Site icon Portal informacyjny STRAJK

Pakistan: atak talibów na uniwersytet. „Strzelali studentom w głowy”

Talibowie skutecznie destabilizują Pakistan. Dziś rano przeprowadzili kolejny krwawy zamach. Tym razem wzięli na cel uczelnie wyższą w mieście Czarsadda. Co najmniej 60 osób zostało zabitych podczas strzelaniny.

Pakistan znów spłynął krwią / twitter.com

Islamscy radykałowie błyskawicznie sterroryzowali ochronę uniwersytetu, przeprawili się przez ogrodzenie i wbiegli na teren kampusu, strzelając do każdego kogo napotkali. Wchodzili po kolei do pomieszczeń, w których odbywały się wykłady i otwierali ogień do studentów. Kilku napastników wtargnęło również do akademików, gdzie zostało zastrzelonych kolejnych kilka osób. Świadkowie zdarzenia relacjonowali, że przez kilka godzin było słuchać serie z broni automatycznej i odgłosy detonacji materiałów wybuchowych.

Miejscowe agencje poinformowały o jednym zabitym wykładowcy – profesorze chemii oraz kilkudziesięciu, a może nawet ponad 100 innych ofiarach. Nie wiadomo czy w śmiertelnym bilansie uwzględniono czterech terrorystów, którzy zginęli podczas operacji odbijania kampusu przez służby specjalne. Strona pakistańska podała, że na terenie uczelni w momencie rozpoczęcia ataku talibów znajdowało się 3000 studentów. Według tamtejszych mediów, co najmniej 70 proc. osób zdołało się ukryć i nie odniosło żadnych obrażeń, aż do momentu opanowania sytuacji przez antyterrorystów. Mimo to, zamach był przerażającym aktem terroru. – Podchodzili do moich kolegów, przystawiali im lufę karabinu do głowy i strzelali – relacjonuje jeden z ocalałych studentów.

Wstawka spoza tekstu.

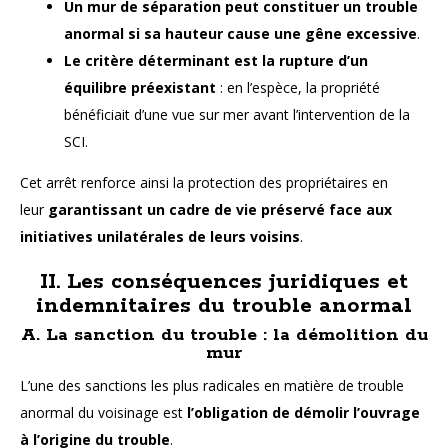
Un mur de séparation peut constituer un trouble
anormal si sa hauteur cause une gêne excessive
.
Le critère déterminant est la rupture d’un
équilibre préexistant
: en l’espèce, la propriété
bénéficiait d’une vue sur mer avant l’intervention de la
SCI.
Cet arrêt renforce ainsi la protection des propriétaires en
leur
garantissant un cadre de vie préservé face aux
initiatives unilatérales de leurs voisins
.
II. Les conséquences juridiques et
indemnitaires du trouble anormal
A. La sanction du trouble : la démolition du
mur
L’une des sanctions les plus radicales en matière de trouble
anormal du voisinage est
l’obligation de démolir l’ouvrage
à l’origine du trouble
.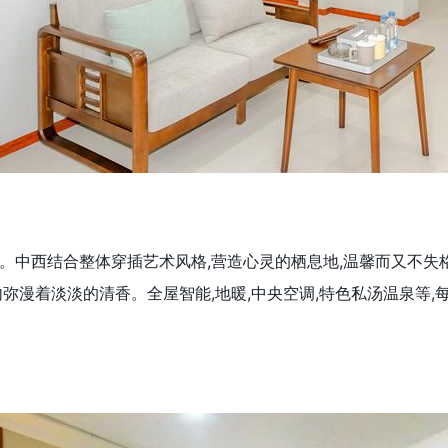
。中西结合整体穿插艺术风格,营造心灵的栖息地,温馨而又不失
内弥漫着淡淡的清香。全屋智能,地暖,中央空调,特色私汤温泉等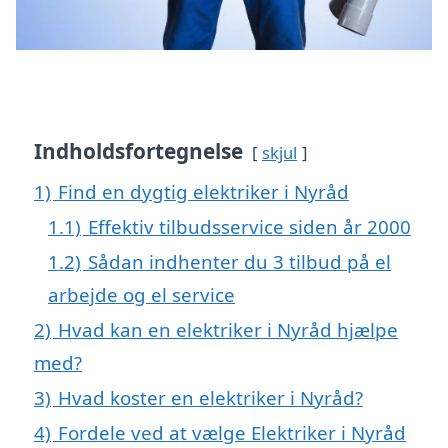
Indholdsfortegnelse
skjul
1)
Find en dygtig elektriker i Nyråd
1.1)
Effektiv tilbudsservice siden år 2000
1.2)
Sådan indhenter du 3 tilbud på el
arbejde og el service
2)
Hvad kan en elektriker i Nyråd hjælpe
med?
3)
Hvad koster en elektriker i Nyråd?
4)
Fordele ved at vælge Elektriker i Nyråd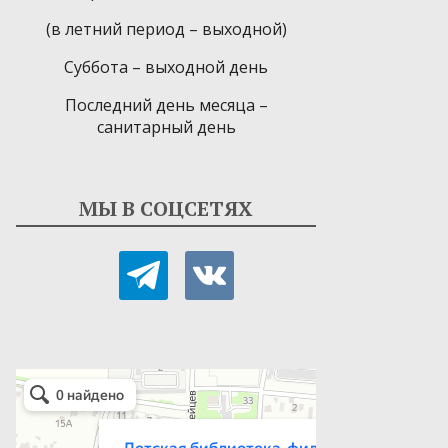
(в летний период – выходной)
Суббота – выходной день
Последний день месяца –
санитарный день
МЫ В СОЦСЕТЯХ
telegram
vkontakte
Детская библиотека-филиал № 9
Библиотека в Севастополе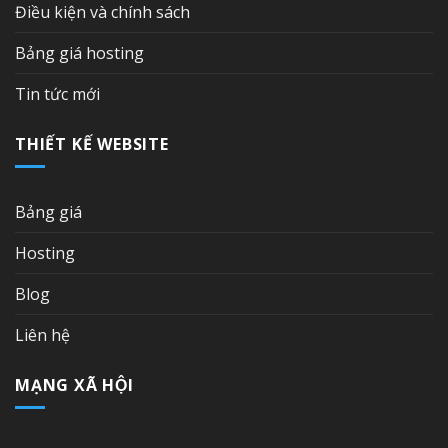
Điều kiện và chính sách
Bảng giá hosting
Tin tức mới
THIẾT KẾ WEBSITE
Bảng giá
Hosting
Blog
Liên hệ
MẠNG XÃ HỘI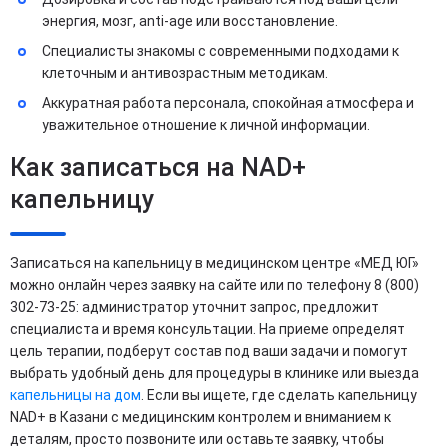
энергия, мозг, anti-age или восстановление.
Специалисты знакомы с современными подходами к
клеточным и антивозрастным методикам.
Аккуратная работа персонала, спокойная атмосфера и
уважительное отношение к личной информации.
Как записаться на NAD+
капельницу
Записаться на капельницу в медицинском центре «МЕД ЮГ»
можно онлайн через заявку на сайте или по телефону 8 (800)
302-73-25: администратор уточнит запрос, предложит
специалиста и время консультации. На приеме определят
цель терапии, подберут состав под ваши задачи и помогут
выбрать удобный день для процедуры в клинике или выезда
капельницы на дом
. Если вы ищете, где сделать капельницу
NAD+ в Казани с медицинским контролем и вниманием к
деталям, просто позвоните или оставьте заявку, чтобы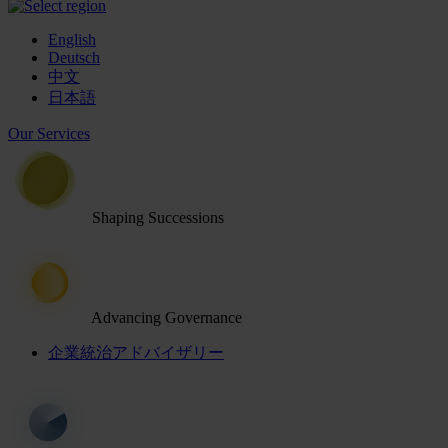
English
Deutsch
中文
日本語
Our Services
Shaping Successions
Advancing Governance
企業統治アドバイザリー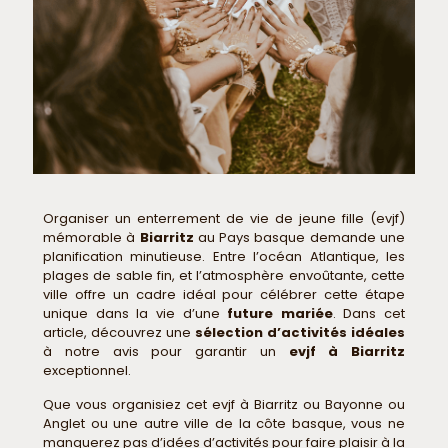
Organiser un enterrement de vie de jeune fille (evjf)
mémorable à
Biarritz
au Pays basque demande une
planification minutieuse. Entre l’océan Atlantique, les
plages de sable fin, et l’atmosphère envoûtante, cette
ville offre un cadre idéal pour célébrer cette étape
unique dans la vie d’une
future mariée
. Dans cet
article, découvrez une
sélection d’activités idéales
à notre avis pour garantir un
evjf à Biarritz
exceptionnel.
Que vous organisiez cet evjf à Biarritz ou Bayonne ou
Anglet ou une autre ville de la côte basque, vous ne
manquerez pas d’idées d’activités pour faire plaisir à la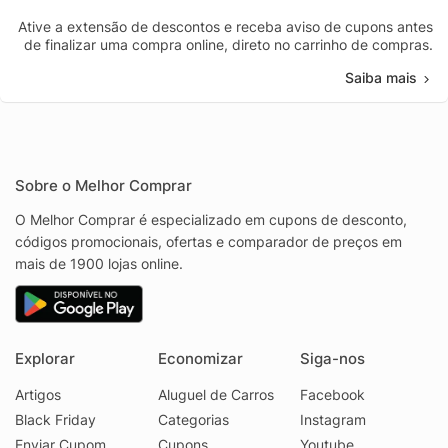
Ative a extensão de descontos e receba aviso de cupons antes
de finalizar uma compra online, direto no carrinho de compras.
Saiba mais
Sobre o Melhor Comprar
O Melhor Comprar é especializado em cupons de desconto,
códigos promocionais, ofertas e comparador de preços em
mais de 1900 lojas online.
Explorar
Economizar
Siga-nos
Artigos
Aluguel de Carros
Facebook
Black Friday
Categorias
Instagram
Enviar Cupom
Cupons
Youtube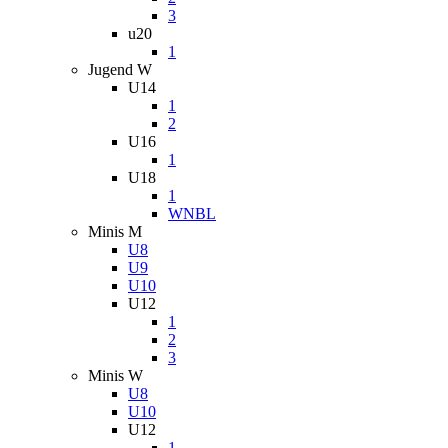
3
u20
1
Jugend W
U14
1
2
U16
1
U18
1
WNBL
Minis M
U8
U9
U10
U12
1
2
3
Minis W
U8
U10
U12
1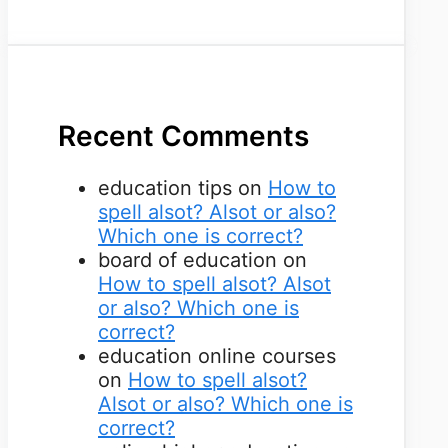
Recent Comments
education tips
on
How to
spell alsot? Alsot or also?
Which one is correct?
board of education
on
How to spell alsot? Alsot
or also? Which one is
correct?
education online courses
on
How to spell alsot?
Alsot or also? Which one is
correct?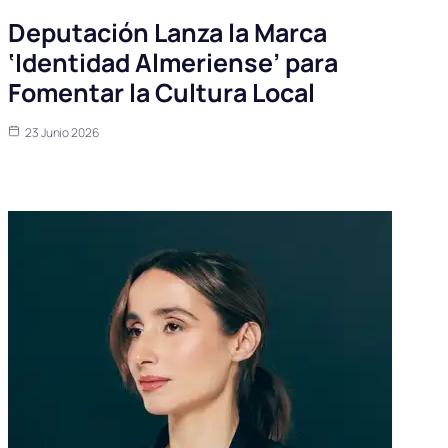
Deputación Lanza la Marca
‘Identidad Almeriense’ para
Fomentar la Cultura Local
23 Junio 2026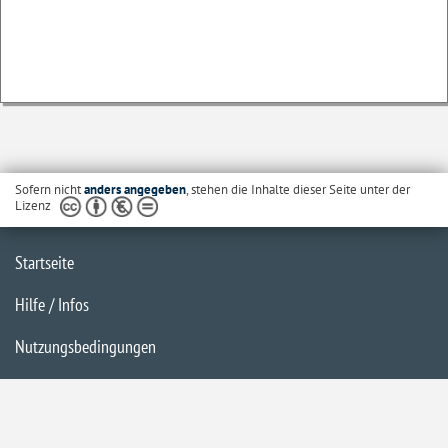
Sofern nicht
anders angegeben
, stehen die Inhalte dieser Seite unter der
Lizenz
Startseite
Hilfe / Infos
Nutzungsbedingungen
Barrierefreiheit
Datenschutzerklärung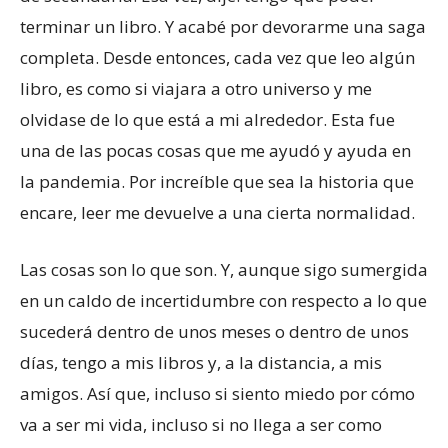
terminar un libro. Y acabé por devorarme una saga
completa. Desde entonces, cada vez que leo algún
libro, es como si viajara a otro universo y me
olvidase de lo que está a mi alrededor. Esta fue
una de las pocas cosas que me ayudó y ayuda en
la pandemia. Por increíble que sea la historia que
encare, leer me devuelve a una cierta normalidad.
Las cosas son lo que son. Y, aunque sigo sumergida
en un caldo de incertidumbre con respecto a lo que
sucederá dentro de unos meses o dentro de unos
días, tengo a mis libros y, a la distancia, a mis
amigos. Así que, incluso si siento miedo por cómo
va a ser mi vida, incluso si no llega a ser como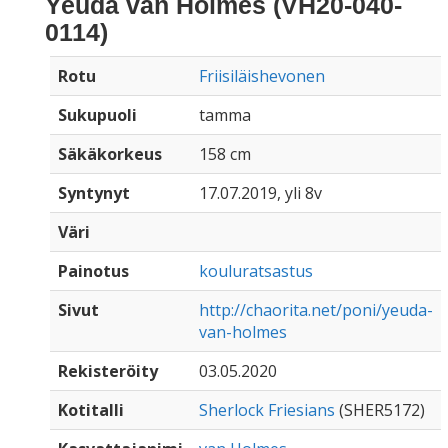
Yeuda van Holmes (VH20-040-
0114)
Rotu
Friisiläishevonen
Sukupuoli
tamma
Säkäkorkeus
158 cm
Syntynyt
17.07.2019, yli 8v
Väri
Painotus
kouluratsastus
Sivut
http://chaorita.net/poni/yeuda-
van-holmes
Rekisteröity
03.05.2020
Kotitalli
Sherlock Friesians
(SHER5172)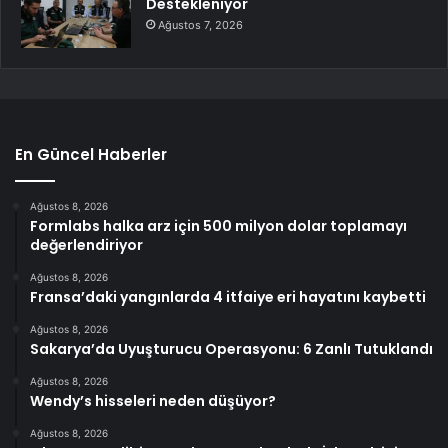
Destekleniyor
Ağustos 7, 2026
En Güncel Haberler
Ağustos 8, 2026
Formlabs halka arz için 500 milyon dolar toplamayı
değerlendiriyor
Ağustos 8, 2026
Fransa’daki yangınlarda 4 itfaiye eri hayatını kaybetti
Ağustos 8, 2026
Sakarya’da Uyuşturucu Operasyonu: 6 Zanlı Tutuklandı
Ağustos 8, 2026
Wendy’s hisseleri neden düşüyor?
Ağustos 8, 2026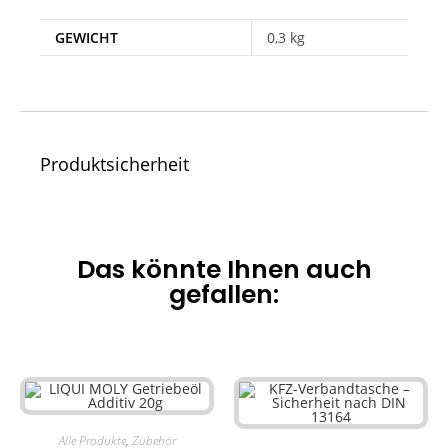
GEWICHT
0,3 kg
Produktsicherheit
Das könnte Ihnen auch
gefallen:
Alle Produkte
,
Zubehör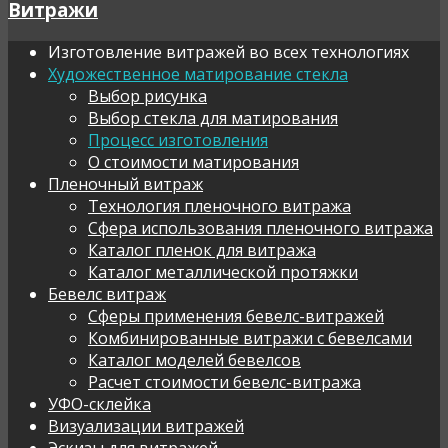
Витражи
Изготовление витражей во всех технологиях
Художественное матирование стекла
Выбор рисунка
Выбор стекла для матирования
Процесс изготовления
О стоимости матирования
Пленочный витраж
Технология пленочного витража
Сфера использования пленочного витража
Каталог пленок для витража
Каталог металлической протяжки
Бевелс витраж
Сферы применения бевелс-витражей
Комбинированные витражи с бевелсами
Каталог моделей бевелсов
Расчет стоимости бевелс-витража
УФО-склейка
Визуализации витражей
Эскизы для витражей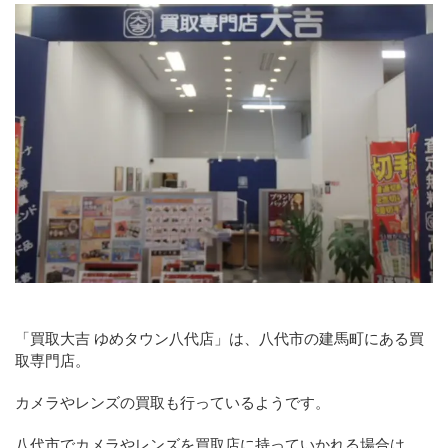
「買取大吉 ゆめタウン八代店」は、八代市の建馬町にある買
取専門店。
カメラやレンズの買取も行っているようです。
八代市でカメラやレンズを買取店に持っていかれる場合は、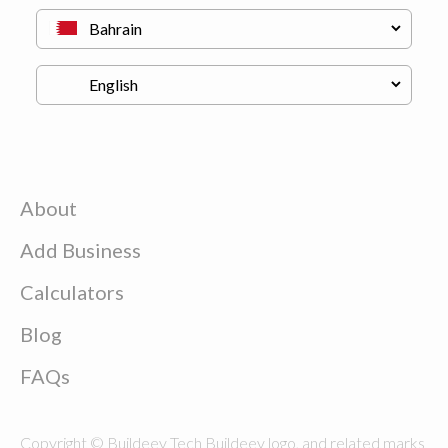
About
Add Business
Calculators
Blog
FAQs
Copyright © Buildeey Tech Buildeey logo, and related marks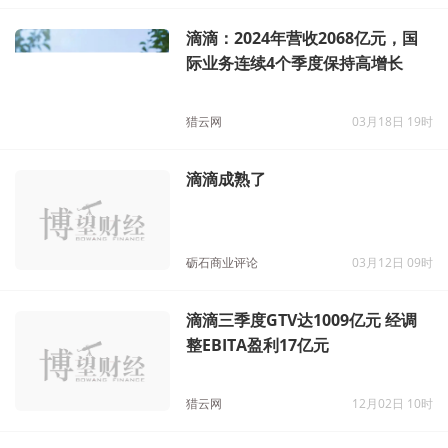
滴滴：2024年营收2068亿元，国
际业务连续4个季度保持高增长
猎云网
03月18日 19时
滴滴成熟了
砺石商业评论
03月12日 09时
滴滴三季度GTV达1009亿元 经调
整EBITA盈利17亿元
猎云网
12月02日 10时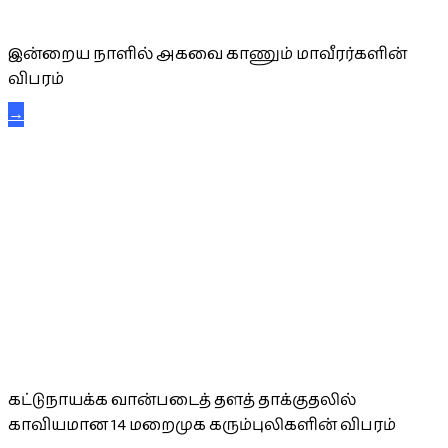
அகவை வாழ்த்து
இன்றைய நாளில் அகவை காணும் மாவீரர்களின்
விபரம்
→
கட்டுநாயக்க கரும்புலிகள்
கட்டுநாயக்க வான்படைத் தளத் தாக்குதலில்
காவியமான 14 மறைமுக கரும்புலிகளின் விபரம்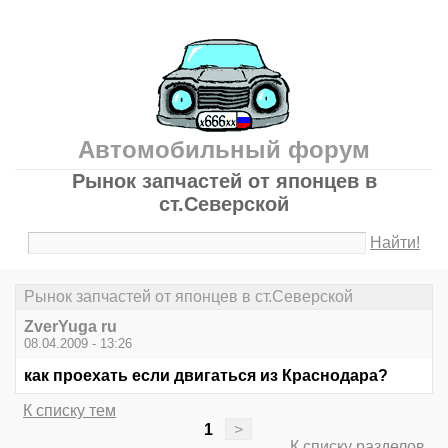
Автомобильный форум
Рынок запчастей от японцев в
ст.Северской
Найти!
Рынок запчастей от японцев в ст.Северской
ZverYuga ru
08.04.2009 - 13:26
как проехать если двигаться из Краснодара?
К списку тем
1
>
К списку разделов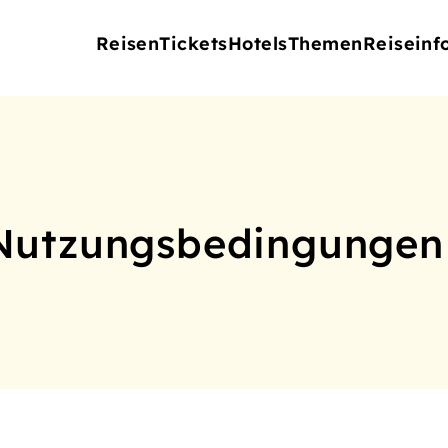
Reisen
Tickets
Hotels
Themen
Reiseinf
Nutzungsbedingungen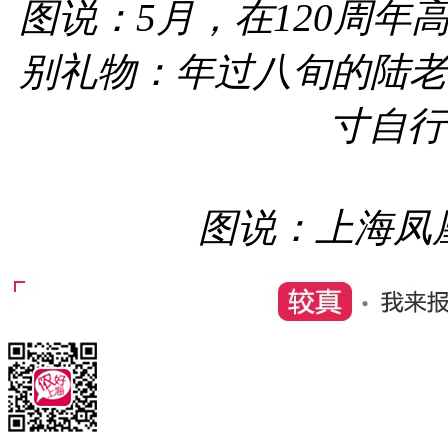
图说：5月，在120周年
别礼物：年过八旬的陆老伯
寸自行
图说：上海凤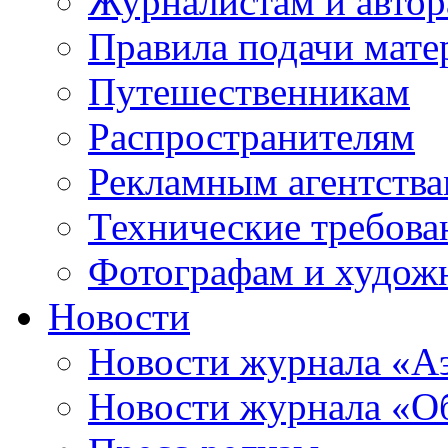
Журналистам и авто
Правила подачи мате
Путешественникам
Распространителям
Рекламным агентств
Технические требова
Фотографам и худож
Новости
Новости журнала «А
Новости журнала «Об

Czarsadda, w której mieści się uniwersytet Bacza Chan, jest położona ok. 50 km od Peszawaru, stolicy sąsiadującej z Afganistanem prowincji Chajber Pachtunchwa, gdzie w grudniu 2014 roku miał miejsce najbardziej tragiczny zamach w Pakistanie w ostatnich latach. W ataku na szkołę wojskową talibowie zabili 148 osób, w większości dzieci.

Talibowie deklarują, że ich celem jest wprowadzenie w 182 milionowym państwie rządów opartych na prawie szariatu. W ostatnich miesiącach nasilili swoje działania. W październiku wybuch bomby zabił siedmiu zwolenników szyickiego posła rządzącej Pakistańskiej Ligi Muzułmańskiej – Sardara Amjada Farooqa Khosy. Zdarzenie miało miejsce pod biurem parlamentarzysty w Dera Ghai Khan, w prowincji Punjab. W sierpniu br.  radykałowie zamordowali  również Shuję Khazadę, wysokiego urzędnika władz lokalnych Punjabu.

Od rozpoczęcia przez USA w 2001 r. „wojny z terroryzmem” liczba osób, które straciły życie w zamachach terrorystycznych na Bliskim Wschodzie wzrosła o 4500 proc.